Every record here should be printed again exactly.

————————

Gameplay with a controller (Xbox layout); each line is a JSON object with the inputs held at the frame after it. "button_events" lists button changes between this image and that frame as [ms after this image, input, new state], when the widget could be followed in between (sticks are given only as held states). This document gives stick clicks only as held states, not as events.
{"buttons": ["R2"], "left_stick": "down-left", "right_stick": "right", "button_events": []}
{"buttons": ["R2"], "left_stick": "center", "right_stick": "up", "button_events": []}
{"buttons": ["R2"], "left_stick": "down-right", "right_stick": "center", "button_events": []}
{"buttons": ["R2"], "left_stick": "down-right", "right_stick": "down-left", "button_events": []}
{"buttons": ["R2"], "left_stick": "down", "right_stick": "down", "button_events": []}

————————

| Written reply |
Gameplay with a controller (Xbox layout); each line is a JSON object with the inputs held at the frame after it. "button_events" lists button changes between this image and that frame as [ms after this image, input, new state], when the widget could be followed in between (sticks are given only as held states). This document gives stick clicks only as held states, not as events.
{"buttons": ["R2"], "left_stick": "down-left", "right_stick": "right", "button_events": []}
{"buttons": ["R2"], "left_stick": "center", "right_stick": "up", "button_events": []}
{"buttons": ["R2"], "left_stick": "down-right", "right_stick": "center", "button_events": []}
{"buttons": ["R2"], "left_stick": "down-right", "right_stick": "down-left", "button_events": []}
{"buttons": ["R2"], "left_stick": "down", "right_stick": "down", "button_events": []}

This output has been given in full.